What needs to be done:
Your answer should consist of the lines in the data below that contain "noch".

Provided records: Begin

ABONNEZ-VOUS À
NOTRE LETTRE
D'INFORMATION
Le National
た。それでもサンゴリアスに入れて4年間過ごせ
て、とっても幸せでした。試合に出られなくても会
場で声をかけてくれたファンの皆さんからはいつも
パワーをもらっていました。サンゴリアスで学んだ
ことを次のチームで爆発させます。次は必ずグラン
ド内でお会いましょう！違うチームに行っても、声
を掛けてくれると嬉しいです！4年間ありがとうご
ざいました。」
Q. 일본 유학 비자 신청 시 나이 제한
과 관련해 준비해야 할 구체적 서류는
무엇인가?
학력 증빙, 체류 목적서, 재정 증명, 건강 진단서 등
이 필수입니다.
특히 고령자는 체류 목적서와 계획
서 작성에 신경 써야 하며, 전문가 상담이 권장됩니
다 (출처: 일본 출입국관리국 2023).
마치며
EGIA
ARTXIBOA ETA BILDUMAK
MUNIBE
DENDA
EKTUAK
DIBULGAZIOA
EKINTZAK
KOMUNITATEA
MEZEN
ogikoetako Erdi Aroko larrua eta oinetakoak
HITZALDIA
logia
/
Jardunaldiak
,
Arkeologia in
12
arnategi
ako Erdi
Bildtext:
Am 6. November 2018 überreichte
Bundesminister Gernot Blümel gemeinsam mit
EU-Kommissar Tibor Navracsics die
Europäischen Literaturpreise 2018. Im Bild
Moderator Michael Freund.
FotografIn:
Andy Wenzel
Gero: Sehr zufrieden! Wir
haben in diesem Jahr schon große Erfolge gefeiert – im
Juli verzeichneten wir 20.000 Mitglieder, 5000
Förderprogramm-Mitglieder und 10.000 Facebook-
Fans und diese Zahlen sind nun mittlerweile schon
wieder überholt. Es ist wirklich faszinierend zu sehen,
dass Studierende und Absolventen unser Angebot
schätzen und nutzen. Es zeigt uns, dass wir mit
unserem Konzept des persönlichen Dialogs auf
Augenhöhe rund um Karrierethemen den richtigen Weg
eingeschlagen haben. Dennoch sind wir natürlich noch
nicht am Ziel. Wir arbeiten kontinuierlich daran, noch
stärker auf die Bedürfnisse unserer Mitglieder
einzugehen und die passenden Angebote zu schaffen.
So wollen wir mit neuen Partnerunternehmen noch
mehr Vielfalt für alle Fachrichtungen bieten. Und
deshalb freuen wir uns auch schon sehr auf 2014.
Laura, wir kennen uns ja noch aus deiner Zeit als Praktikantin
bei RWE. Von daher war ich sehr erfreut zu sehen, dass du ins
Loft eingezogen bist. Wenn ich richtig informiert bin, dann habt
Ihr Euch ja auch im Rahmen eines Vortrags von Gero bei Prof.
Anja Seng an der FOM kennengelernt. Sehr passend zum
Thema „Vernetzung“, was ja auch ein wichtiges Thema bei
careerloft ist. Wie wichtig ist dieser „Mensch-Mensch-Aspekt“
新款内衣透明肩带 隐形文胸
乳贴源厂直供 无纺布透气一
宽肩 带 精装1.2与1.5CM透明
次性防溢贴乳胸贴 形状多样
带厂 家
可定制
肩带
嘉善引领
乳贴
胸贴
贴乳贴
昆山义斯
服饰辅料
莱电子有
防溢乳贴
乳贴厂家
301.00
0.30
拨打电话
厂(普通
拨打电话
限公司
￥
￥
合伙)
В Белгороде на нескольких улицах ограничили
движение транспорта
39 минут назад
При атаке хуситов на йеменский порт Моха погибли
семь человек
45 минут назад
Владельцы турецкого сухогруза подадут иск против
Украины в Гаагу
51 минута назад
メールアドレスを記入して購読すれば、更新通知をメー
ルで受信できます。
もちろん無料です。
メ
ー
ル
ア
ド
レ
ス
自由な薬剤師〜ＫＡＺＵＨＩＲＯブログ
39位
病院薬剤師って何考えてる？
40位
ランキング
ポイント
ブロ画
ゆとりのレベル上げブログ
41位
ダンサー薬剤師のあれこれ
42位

Provided records: End

Answer box:
eingeschlagen haben. Dennoch sind wir natürlich noch
nicht am Ziel. Wir arbeiten kontinuierlich daran, noch
So wollen wir mit neuen Partnerunternehmen noch
Laura, wir kennen uns ja noch aus deiner Zeit als Praktikantin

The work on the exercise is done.